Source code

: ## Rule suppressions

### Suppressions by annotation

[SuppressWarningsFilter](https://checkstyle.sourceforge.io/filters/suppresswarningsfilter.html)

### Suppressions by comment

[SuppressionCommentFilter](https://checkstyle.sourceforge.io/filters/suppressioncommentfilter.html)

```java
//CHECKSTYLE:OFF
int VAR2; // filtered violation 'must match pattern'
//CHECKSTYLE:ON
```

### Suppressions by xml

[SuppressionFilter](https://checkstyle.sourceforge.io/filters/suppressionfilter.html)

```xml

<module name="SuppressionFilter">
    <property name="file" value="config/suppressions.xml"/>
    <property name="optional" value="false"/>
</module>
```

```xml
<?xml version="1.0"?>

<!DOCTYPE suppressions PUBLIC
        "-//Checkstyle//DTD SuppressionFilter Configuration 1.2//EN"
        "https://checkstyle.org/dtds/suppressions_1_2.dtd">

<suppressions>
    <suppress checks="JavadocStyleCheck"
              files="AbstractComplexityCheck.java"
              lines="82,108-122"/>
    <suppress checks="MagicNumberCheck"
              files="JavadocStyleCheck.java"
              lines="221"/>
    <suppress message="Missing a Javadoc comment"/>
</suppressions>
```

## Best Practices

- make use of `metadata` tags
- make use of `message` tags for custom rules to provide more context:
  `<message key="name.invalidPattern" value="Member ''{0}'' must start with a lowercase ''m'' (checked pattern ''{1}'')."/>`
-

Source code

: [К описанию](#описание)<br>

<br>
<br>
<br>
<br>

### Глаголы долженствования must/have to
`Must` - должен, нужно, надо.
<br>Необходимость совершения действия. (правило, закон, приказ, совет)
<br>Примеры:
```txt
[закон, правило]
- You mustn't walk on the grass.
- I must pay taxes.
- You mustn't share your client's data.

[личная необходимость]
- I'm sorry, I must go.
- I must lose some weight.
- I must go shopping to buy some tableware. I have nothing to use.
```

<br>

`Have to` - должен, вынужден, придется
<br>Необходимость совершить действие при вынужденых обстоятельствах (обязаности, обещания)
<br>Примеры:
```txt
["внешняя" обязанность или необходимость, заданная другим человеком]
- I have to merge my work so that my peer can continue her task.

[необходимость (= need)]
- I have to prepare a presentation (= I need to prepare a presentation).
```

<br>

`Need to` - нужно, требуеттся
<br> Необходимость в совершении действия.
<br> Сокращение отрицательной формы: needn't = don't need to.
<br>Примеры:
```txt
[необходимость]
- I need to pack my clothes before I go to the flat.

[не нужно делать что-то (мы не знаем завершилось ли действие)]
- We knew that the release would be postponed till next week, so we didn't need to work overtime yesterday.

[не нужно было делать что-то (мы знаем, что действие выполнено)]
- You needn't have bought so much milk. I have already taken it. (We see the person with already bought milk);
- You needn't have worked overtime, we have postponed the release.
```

-=-=-=-=-

● **Work instruction**:
Wherever the word "module" appears in the entries above, copy that line.

● **Output below**:
<module name="SuppressionFilter">
</module>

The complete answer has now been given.